Frédéric Schild reconnaît cette difficulté: «Quand on a vu arriver l’informatique, on l’a un peu idéalisée. Cela prend du temps, en particulier au début. Le système est en évolution constante pour répondre aux besoins spécifiques des différents services. On a parfois un peu l’impression de courir derrière le train. Mais globalement, le bilan est positif. Je pense que c’est plus facile pour ceux qui n’ont pas connu le système papier. C’est aussi une question de génération.» L’infirmier, qui a la responsabilité de développer des protocoles de soins, juge que la révolution numérique a déjà modifié sa pratique quotidienne. L’utilisation d’un ergotron (ordinateur sur roulette) pour les visites médicales a entraîné une redéfinition du rapport entre l’infirmier et le médecin. «Avant, je relatais les chiffres des signes vitaux, les problématiques en cours et les traitements à venir. Aujourd’hui, le médecin a accès aux informations directement sur l’écran. Le rôle de l’infirmier s’est renforcé. Nous devons amener des éléments objectifs sur la prise en charge qui permettent d’orienter le traitement. C’est un enrichissement.» La numérisation des hôpitaux ne se limite pas au système d’information clinique. L’informatisation du bloc opératoire ou le développement de l’intranet – qui regroupe par exemple les protocoles de soins validés – constituent également des changements importants pour le personnel de santé. Et ce n’est qu’un début comme le souligne le directeur du CIGES Olivier Strub.
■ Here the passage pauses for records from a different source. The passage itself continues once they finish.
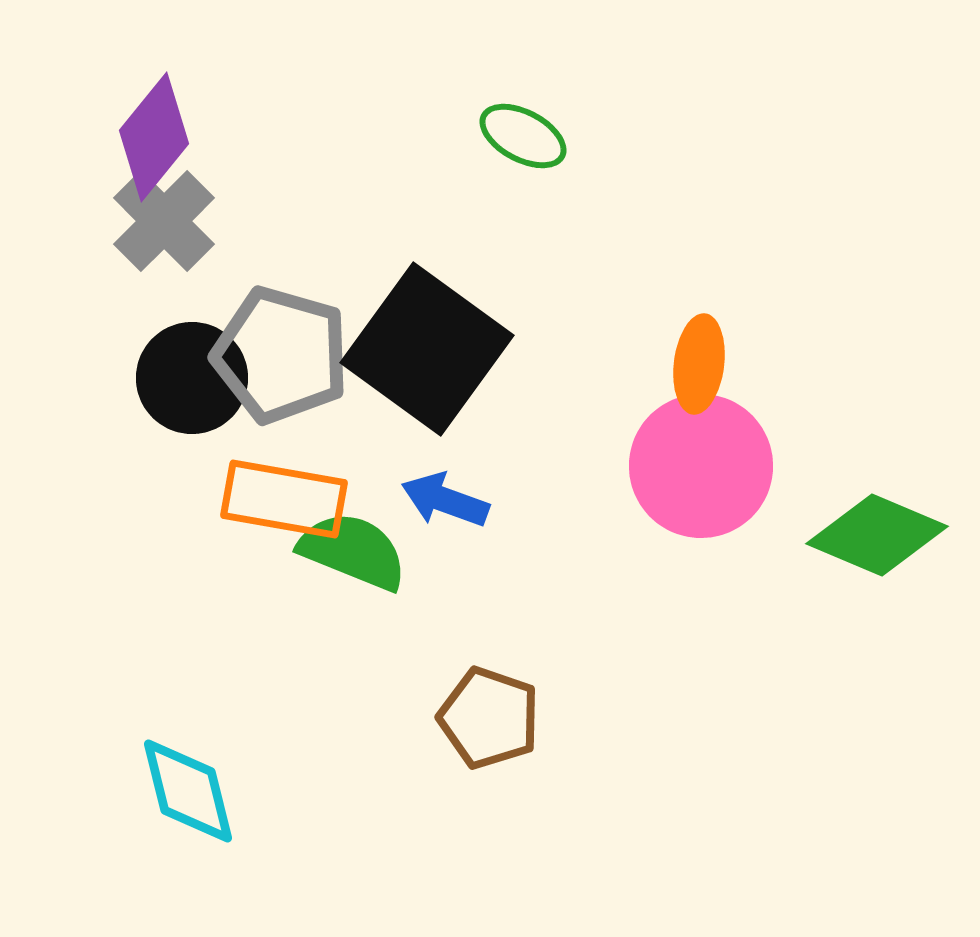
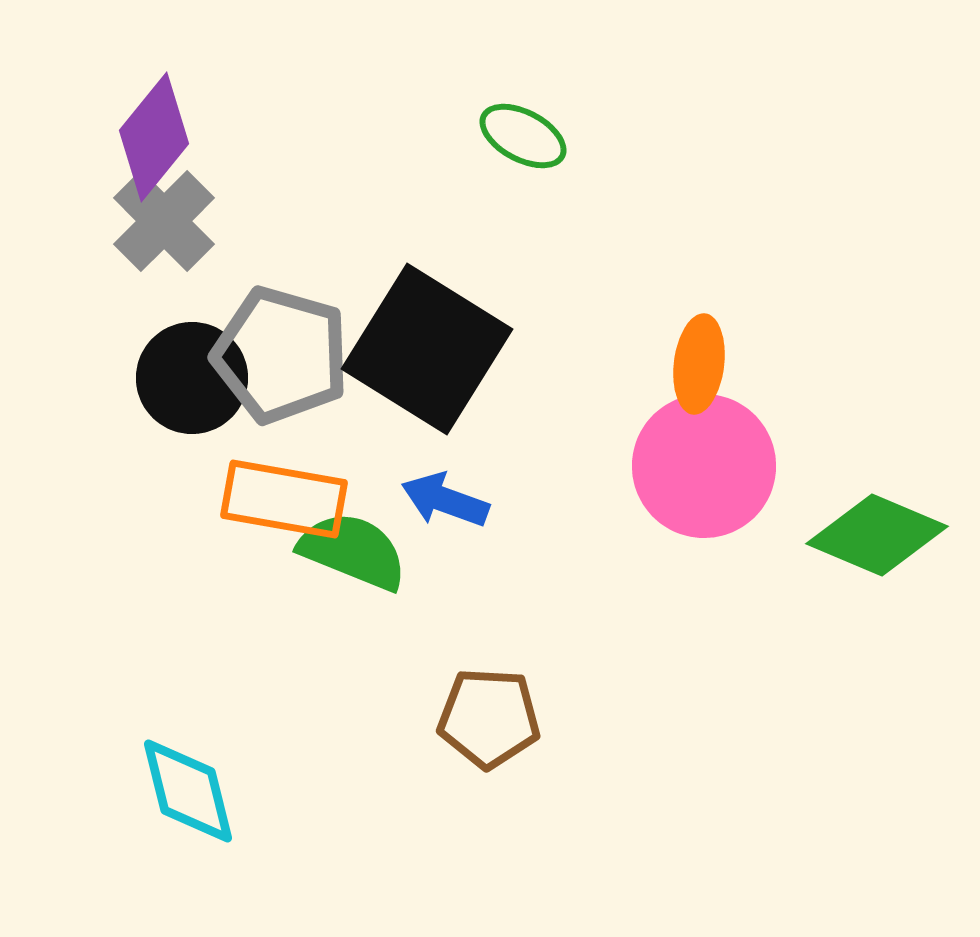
black square: rotated 4 degrees counterclockwise
pink circle: moved 3 px right
brown pentagon: rotated 16 degrees counterclockwise
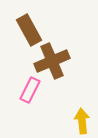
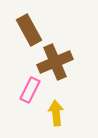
brown cross: moved 3 px right, 1 px down
yellow arrow: moved 26 px left, 8 px up
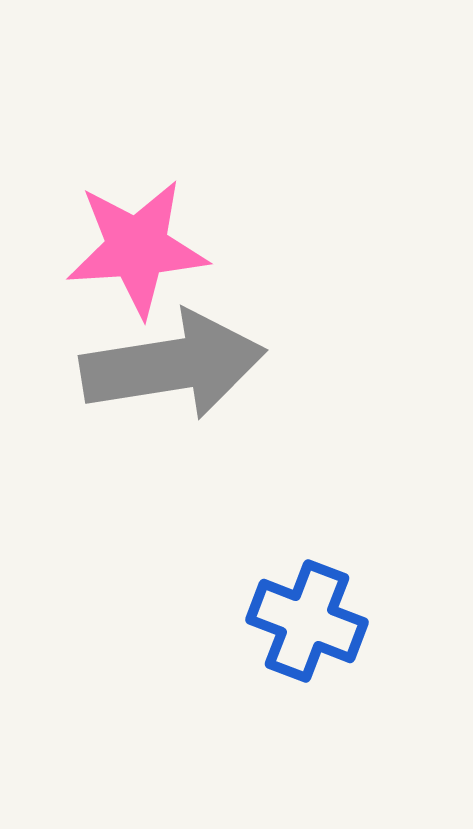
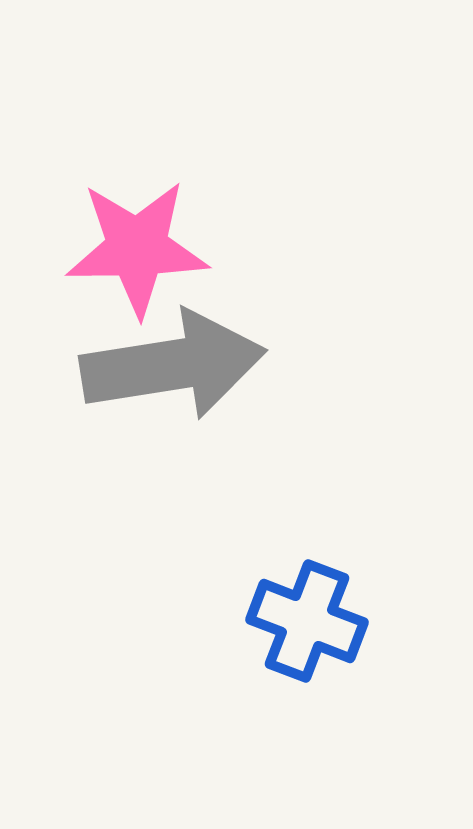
pink star: rotated 3 degrees clockwise
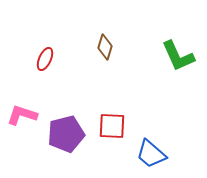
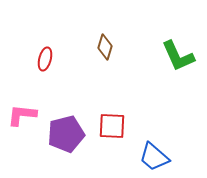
red ellipse: rotated 10 degrees counterclockwise
pink L-shape: rotated 12 degrees counterclockwise
blue trapezoid: moved 3 px right, 3 px down
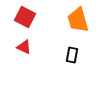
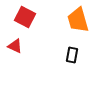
red triangle: moved 9 px left, 1 px up
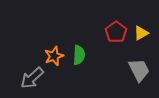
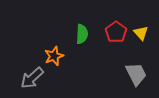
yellow triangle: rotated 42 degrees counterclockwise
green semicircle: moved 3 px right, 21 px up
gray trapezoid: moved 3 px left, 4 px down
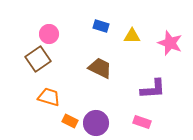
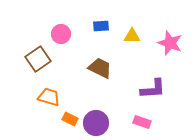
blue rectangle: rotated 21 degrees counterclockwise
pink circle: moved 12 px right
orange rectangle: moved 2 px up
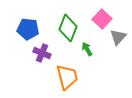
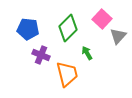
green diamond: rotated 24 degrees clockwise
gray triangle: moved 1 px up
green arrow: moved 4 px down
purple cross: moved 1 px left, 2 px down
orange trapezoid: moved 3 px up
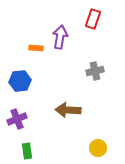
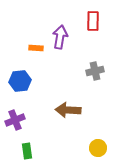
red rectangle: moved 2 px down; rotated 18 degrees counterclockwise
purple cross: moved 2 px left, 1 px down
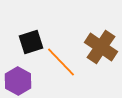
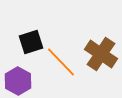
brown cross: moved 7 px down
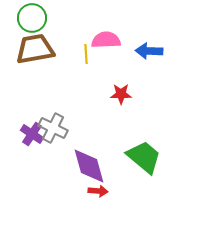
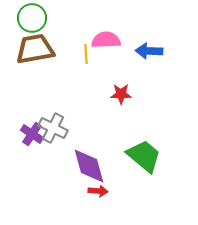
green trapezoid: moved 1 px up
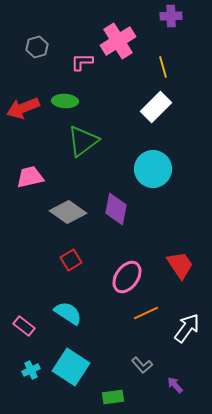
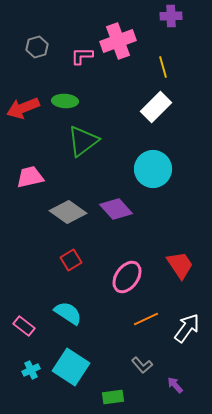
pink cross: rotated 12 degrees clockwise
pink L-shape: moved 6 px up
purple diamond: rotated 52 degrees counterclockwise
orange line: moved 6 px down
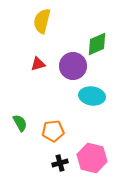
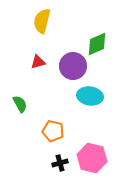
red triangle: moved 2 px up
cyan ellipse: moved 2 px left
green semicircle: moved 19 px up
orange pentagon: rotated 20 degrees clockwise
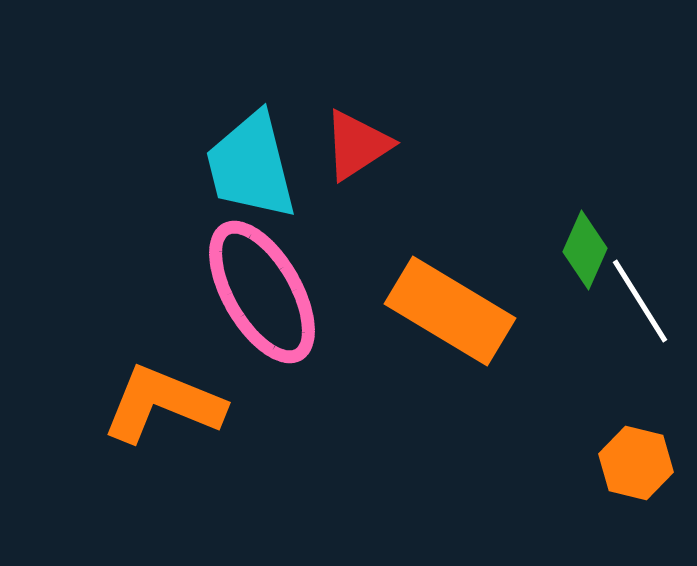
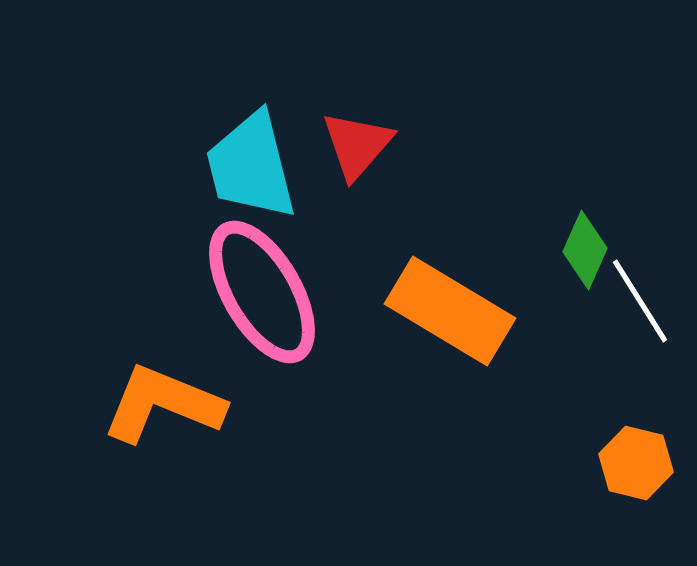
red triangle: rotated 16 degrees counterclockwise
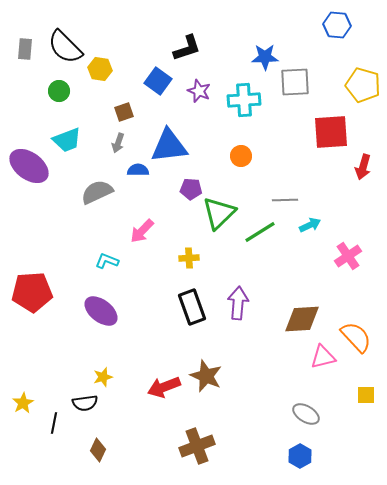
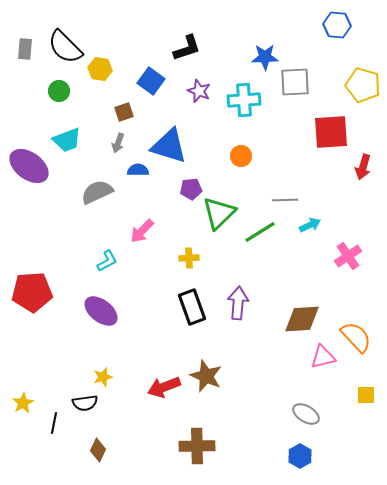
blue square at (158, 81): moved 7 px left
blue triangle at (169, 146): rotated 24 degrees clockwise
purple pentagon at (191, 189): rotated 10 degrees counterclockwise
cyan L-shape at (107, 261): rotated 130 degrees clockwise
brown cross at (197, 446): rotated 20 degrees clockwise
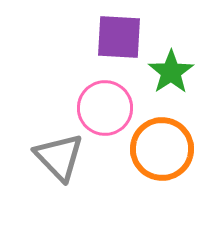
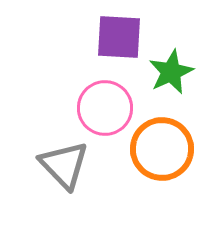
green star: rotated 9 degrees clockwise
gray triangle: moved 5 px right, 8 px down
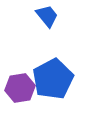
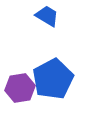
blue trapezoid: rotated 20 degrees counterclockwise
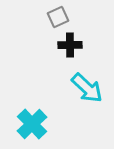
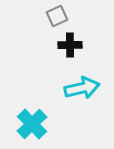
gray square: moved 1 px left, 1 px up
cyan arrow: moved 5 px left; rotated 56 degrees counterclockwise
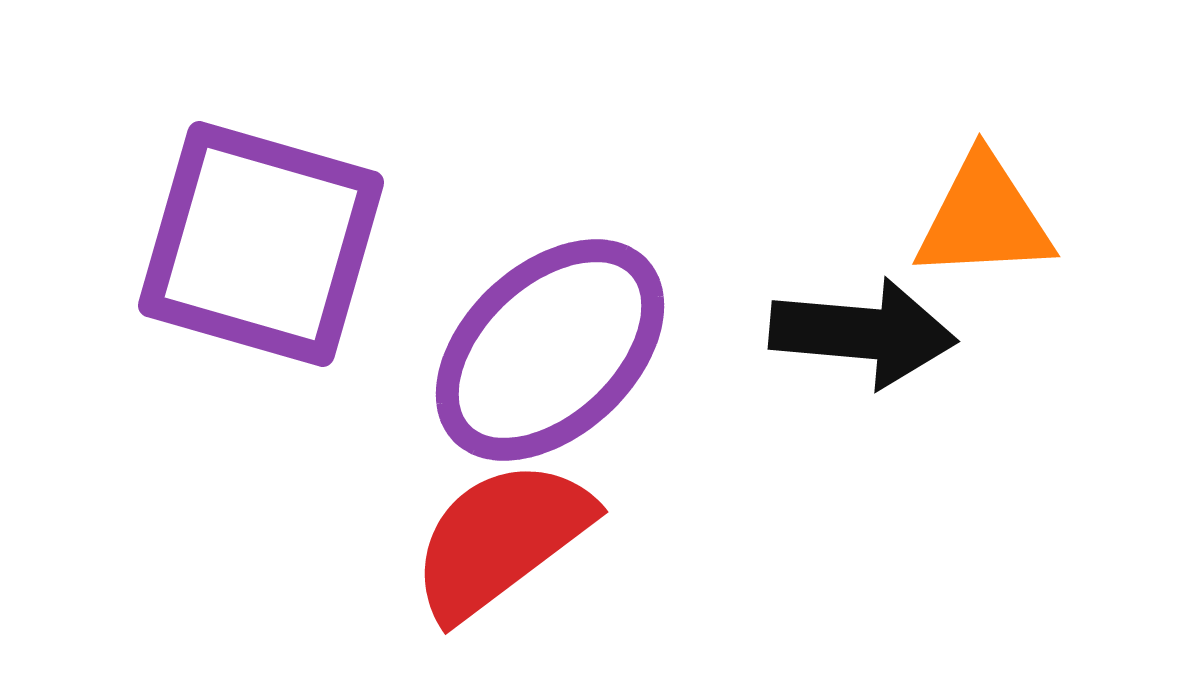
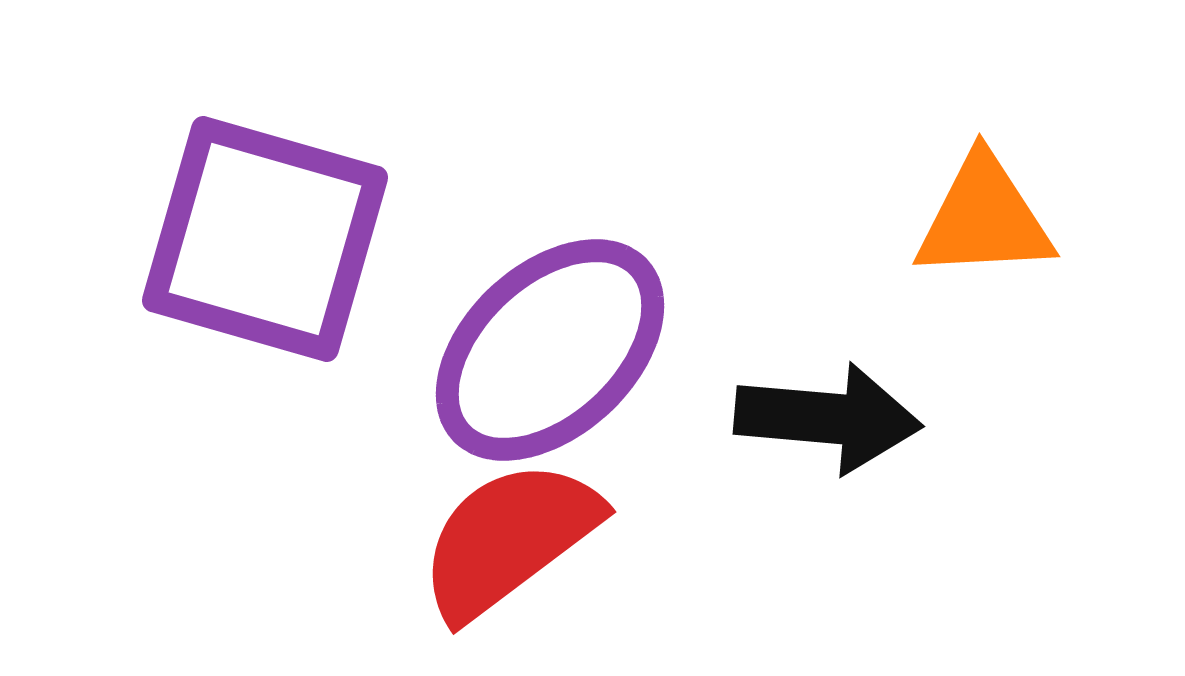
purple square: moved 4 px right, 5 px up
black arrow: moved 35 px left, 85 px down
red semicircle: moved 8 px right
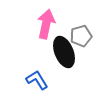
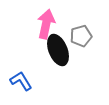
black ellipse: moved 6 px left, 2 px up
blue L-shape: moved 16 px left, 1 px down
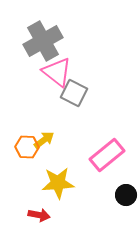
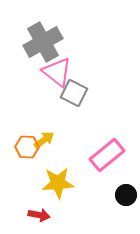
gray cross: moved 1 px down
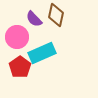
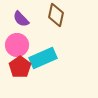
purple semicircle: moved 13 px left
pink circle: moved 8 px down
cyan rectangle: moved 1 px right, 5 px down
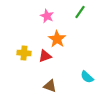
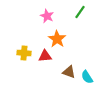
red triangle: rotated 16 degrees clockwise
cyan semicircle: rotated 16 degrees clockwise
brown triangle: moved 19 px right, 14 px up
Il est extrêmement difficile de prévoir les incidences de la numérisation de l’hôpital à moyen et long terme. Une seule certitude: les coûts d’investissements seront très élevés. En 2015, le centre hospitalier de Cambridge, au Royaume-Uni, a prévu investissement de près de 300 millions de francs pour numériser l’activité de tous les services et digitaliser d’un seul coup toutes les fonctions hospitalières. Ce budget, aussi important que le coût de construction d’un nouvel hôpital, permettra au numérique de ne pas rester un simple accessoire, mais de révolutionner l’organisation et la gestion des soins. Ce virage permettra-t-il de faire des économies? Dans son ouvrage «Santé 4.0», Xavier Comtesse, mathématicien et ancien directeur du Think Tank Avenir Suisse, estime que l’intelligence artificielle, le Big Data
et les algorithmes auto-apprenants réduiront fortement les besoins en personnel – et donc les coûts. Selon lui, les médecins et les infirmières seront épargnés, mais ce ne sera pas le cas des autres acteurs de la branche. Les principaux concernés: les collaborateurs qui s’occupent actuellement des tâches administratives et les radiologues dont les compétences seront supplantées par les avancées de l’analyse numérique. La Dresse Renaud réfute cette vision, qu’elle perçoit comme très éloignée des réalités du terrain: «si les médecins et soignants doivent absorber seuls la révolution numérique, la médecine va se déshumaniser et nous allons nous épuiser avec un coût substantiel. Nous aurons absolument besoin de personnel administratif pour gérer le processus de numérisation 12 de manière intelligente.»